Why Rarefaction Isn’t Just “Pick the Lowest and Pray”

Rarefaction isn’t just about chopping your data down to size — it’s about finding the balance between fairness and keeping as much information as possible. Here’s the long (but sensible!) version of why it matters, and how to do it right.

A lot of tutorials will tell you to just rarefy everything down to the lowest sequencing depth—or hand you a script and let you follow it without thinking twice. It’s quick and easy, sure. But once you look a little closer, it’s kind of shocking how much good data gets tossed out that way. The real trick is finding the sweet spot: keep as many ASVs as you can without cutting so many replicates that your treatment groups fall apart. That way, your stats stay solid and your story stays believable.

To really see what’s going on, let’s look at a dataset. In this case, we’ll plot the number of sequences against the number of ASVs. This kind of plot helps reveal how sequencing depth influences the diversity we capture — and where we might start losing valuable information.

First, let’s quickly convert our microtable into a phyloseq object. This makes downstream plotting (like rarefaction curves) much easier and more flexible:

library(microeco)
library(file2meco)
library(phyloseq)

ps <- meco2phyloseq(mt)

To plot and explore the data, we’ll need a few extra packages. If you don’t have them already, here’s how to install and load everything:

# Lets install the packages 
if (!require("devtools", quietly = TRUE)) {
  install.packages("devtools")
}
devtools::install_github("adrientaudiere/MiscMetabar")

install.packages("MiscMetabar")
## install iNEXT package from CRAN
install.packages("iNEXT")

if (!requireNamespace("BiocManager", quietly = TRUE))
  install.packages("BiocManager")
BiocManager::install("dada2")

library("MicrobiotaProcess")
library("MiscMetabar")
library("ggplot2")
library("patchwork")
library("iNEXT")

👉 Now we’re ready to start plotting rarefaction curves and exploring how sequencing depth affects ASV richness!

Let’s plot how many ASVs we pick up as we sequence more and more.
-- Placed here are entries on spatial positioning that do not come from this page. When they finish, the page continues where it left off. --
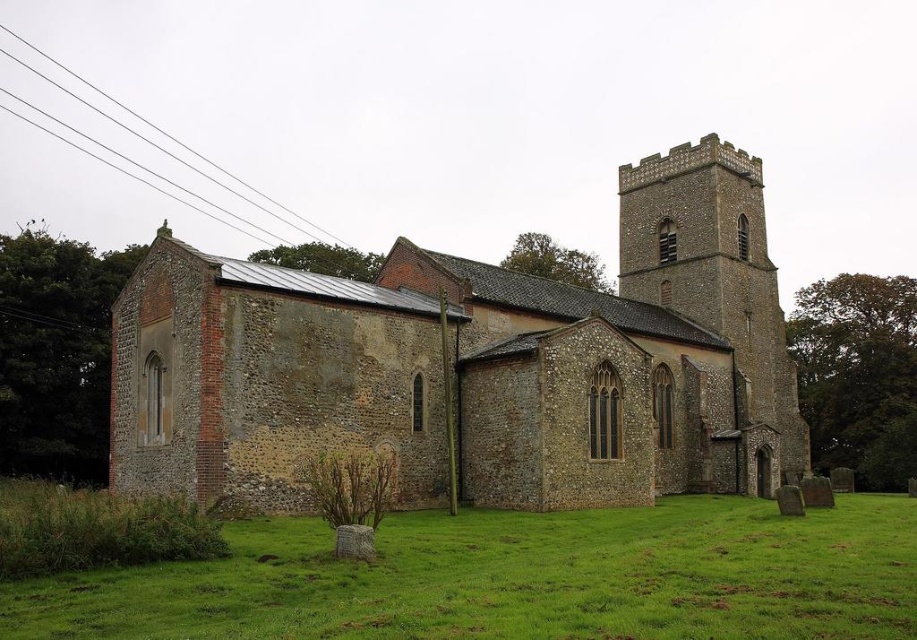
Is point (721, 496) less distant than point (713, 250)?

That is True.

Is green grass at lower center in front of brown stone church tower at upper right?

Yes.

Locate an element on the screen. This screenshot has width=917, height=640. green grass at lower center is located at coordinates (516, 579).

Identify the location of green grass at lower center. The height and width of the screenshot is (640, 917). (516, 579).

Does brown stone church at center appear on the left side of green grass at lower center?

Correct, you'll find brown stone church at center to the left of green grass at lower center.

Is point (113, 358) positioned behind point (656, 588)?

Yes, point (113, 358) is farther from viewer.

This screenshot has height=640, width=917. Describe the element at coordinates (474, 362) in the screenshot. I see `brown stone church at center` at that location.

I want to click on brown stone church at center, so click(474, 362).

Find the location of a particular element. The image size is (917, 640). brown stone church at center is located at coordinates (474, 362).

Which is more to the left, brown stone church at center or brown stone church tower at upper right?

brown stone church at center is more to the left.

Locate an element on the screen. The image size is (917, 640). brown stone church at center is located at coordinates (474, 362).

This screenshot has width=917, height=640. I want to click on brown stone church at center, so click(474, 362).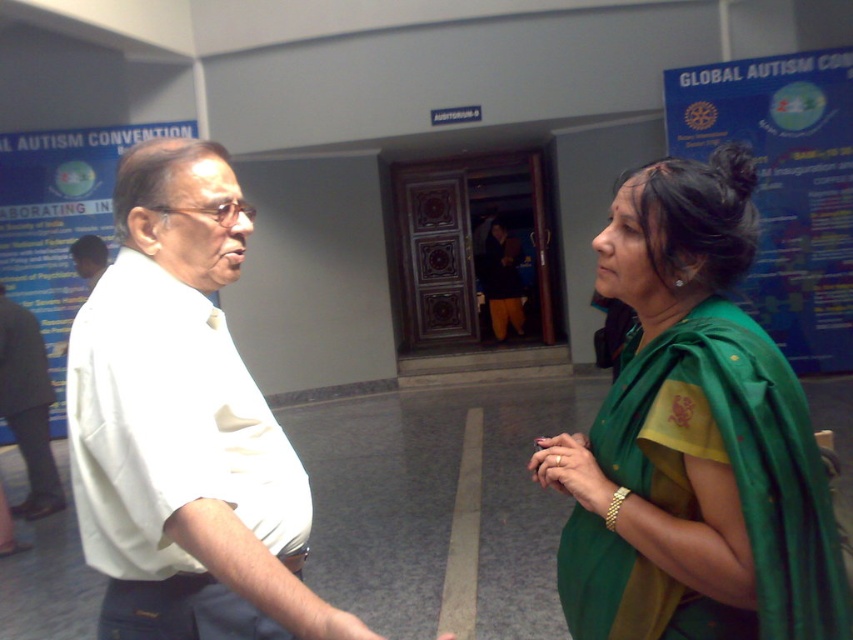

Think of it like scooping marbles into a jar — at first, you keep finding new colors (ASVs), but after a while, you mostly get repeats. This helps us see how well we’ve captured biodiversity.

observed <- accu_plot(
  ps,
  fact = "sample.id",     # group curves by sample
  add_nb_seq = TRUE,      # show number of sequences along the curve
  by.fact = TRUE,         # draw a curve for each sample
  step = 1000             # sequence step size 
) + theme(legend.position = "top")

# Display the plot
observed

# ⏳ Note: Depending on your step size, this may take ~10 minutes to run. 

Quick refresher:

  • x-axis = sequencing depth (how many reads you’ve got)
  • y-axis = number of ASVs observed (a measure of diversity)
  • each curve = a sample

The trick is to pick a cutoff on the x-axis that keeps as much of the y-axis signal as possible for all samples. For privacy, I’ve stripped the real sample IDs and just relabeled four of them as S1–S4. Let’s use S4 as our “example victim” and see what happens at different cutoffs.


👉 Cut at point a (S1, ~23k reads):
Everything is technically “equalized.” You keep all the samples, including S4. But look closely—S4’s curve (and many others) is still climbing. That means you’re chopping it off mid-growth and throwing away diversity. Ouch.

👉 Cut at point b (S2, ~62k reads):
Much better. S4 suddenly gains more ASVs (~1,250 more marked a “x” on the y axis). You’ve kept more of the real diversity signal. The downside? S1 drops out of the dataset.

👉 Cut at point c (S3):
Now S4 only picks up ~100 more ASVs (marked as “y”). Not nearly as dramatic as the jump from S1 to S2. Plus, most curves are already flattening out, meaning you’re not gaining much extra diversity at this deeper cutoff. The trade-off: both S1 and S2 get removed.

👉 Cut at point d:
What do you actually gain on the y-axis? Practically nothing. But the cost? You lose around 12 samples that don’t make it to this depth. That’s a pretty steep price for a tiny return.


The takeaway:
In this dataset, the smart move is to remove S1 and S2 when rarefying. These aren’t random samples—they simply have lower sequencing depth. Cutting them preserves most of the biological signal in samples like S4 without wasting reads. The catch: if S1 and S2 were from the same treatment, dropping them would weaken statistical power; from different treatments, it’s less of an issue. Rarefaction isn’t a mindless chop—it’s about informed trade-offs. Check your curves, think about which samples you can afford to lose, and pick a cutoff that keeps as much real diversity as possible while minimizing data loss.

That’s why rarefaction isn’t just a mechanical step. You have to look, think, and decide where the trade-off makes sense for your experiment.